In the mid-1990s through the 2000s, Ponce continued her prolific involvement in PRI politics, primarily as an adjunct secretary to such institutions as the state PRI and BCS chapter of the Confederación Nacional de Organizaciones Populares. Between 1997 and 1999, she directed the Patronato del Estudiante Sudcaliforniano, a state educational institutions. In 1999, she became the vice president of the National Organization of PRI Women (ONMPRI), and three years later, she was tapped to preside it.

The PRI sent Ponce to the Chamber of Deputies for the first time in the LIX Legislature, from 2003 to 2006. She led the PRI delegation from Baja California Sur and served on committees including Equity and Gender; Radio, Television and Film; and Special on Femicides. After her term ended, she became the national secretary of social management for the PRI, and in 2008, Ponce was tapped to become the president of the PRI in Baja California Sur.
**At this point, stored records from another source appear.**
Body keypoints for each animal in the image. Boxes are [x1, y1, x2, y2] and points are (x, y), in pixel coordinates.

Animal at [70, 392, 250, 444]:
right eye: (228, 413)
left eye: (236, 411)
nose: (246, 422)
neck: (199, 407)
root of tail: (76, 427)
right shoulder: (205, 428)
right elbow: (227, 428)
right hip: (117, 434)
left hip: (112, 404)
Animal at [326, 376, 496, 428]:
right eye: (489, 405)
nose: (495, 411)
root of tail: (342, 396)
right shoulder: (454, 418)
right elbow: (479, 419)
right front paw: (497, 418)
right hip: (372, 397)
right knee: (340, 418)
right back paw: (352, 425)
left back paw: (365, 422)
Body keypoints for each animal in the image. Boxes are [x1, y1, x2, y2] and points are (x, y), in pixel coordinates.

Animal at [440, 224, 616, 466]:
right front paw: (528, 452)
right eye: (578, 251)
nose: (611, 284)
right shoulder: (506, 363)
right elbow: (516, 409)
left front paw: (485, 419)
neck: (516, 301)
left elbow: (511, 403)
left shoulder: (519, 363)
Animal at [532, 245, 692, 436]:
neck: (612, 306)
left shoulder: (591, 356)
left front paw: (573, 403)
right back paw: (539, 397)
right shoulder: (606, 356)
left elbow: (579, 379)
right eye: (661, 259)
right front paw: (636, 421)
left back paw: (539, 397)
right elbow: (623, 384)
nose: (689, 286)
In 2009, the PRI sent Ponce again to San Lázaro as a proportional representation deputy. In the LXI Legislature, she sat on five commissions, including Navy, Tourism, Equity and Gender, Information, Management and Complaints, and Special to Stimulate the Development of the Wine Industry. She also advised the Senate during the LXI Legislature.
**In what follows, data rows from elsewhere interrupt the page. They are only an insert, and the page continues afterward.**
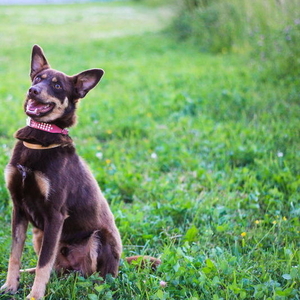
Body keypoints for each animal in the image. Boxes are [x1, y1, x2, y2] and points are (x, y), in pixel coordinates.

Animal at [0, 45, 159, 300]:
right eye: (38, 79)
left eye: (57, 86)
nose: (33, 91)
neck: (40, 138)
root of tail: (120, 264)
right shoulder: (18, 208)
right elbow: (15, 254)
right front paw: (10, 286)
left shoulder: (55, 215)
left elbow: (44, 264)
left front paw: (34, 296)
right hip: (39, 234)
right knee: (54, 268)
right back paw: (28, 272)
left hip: (96, 239)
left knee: (94, 278)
After twelve years of PRD mayors, voters in the state capital of La Paz elected Ponce as their municipal president in 2011 for a four-year term, part of an election which saw the PRI and its coalition partner, the PVEM, take back Loreto and La Paz from the PRD. During her term, Ponce served as the president of the Network of Municipalities for Health in the state, as well as in the National Federation of Municipalities of Mexico (FENAMM).

In 2015, the PRI placed Ponce Beltrán third on their proportional representation list from the first region, virtually guaranteeing her return to the Chamber of Deputies. She serves on three commissions: Competitiveness, Municipal Development, and Rules and Parliamentary Practices.

La Paz authorities presented the PGR in July 2016 with evidence claiming to show that under her government, 70 million pesos of public funds were improperly used.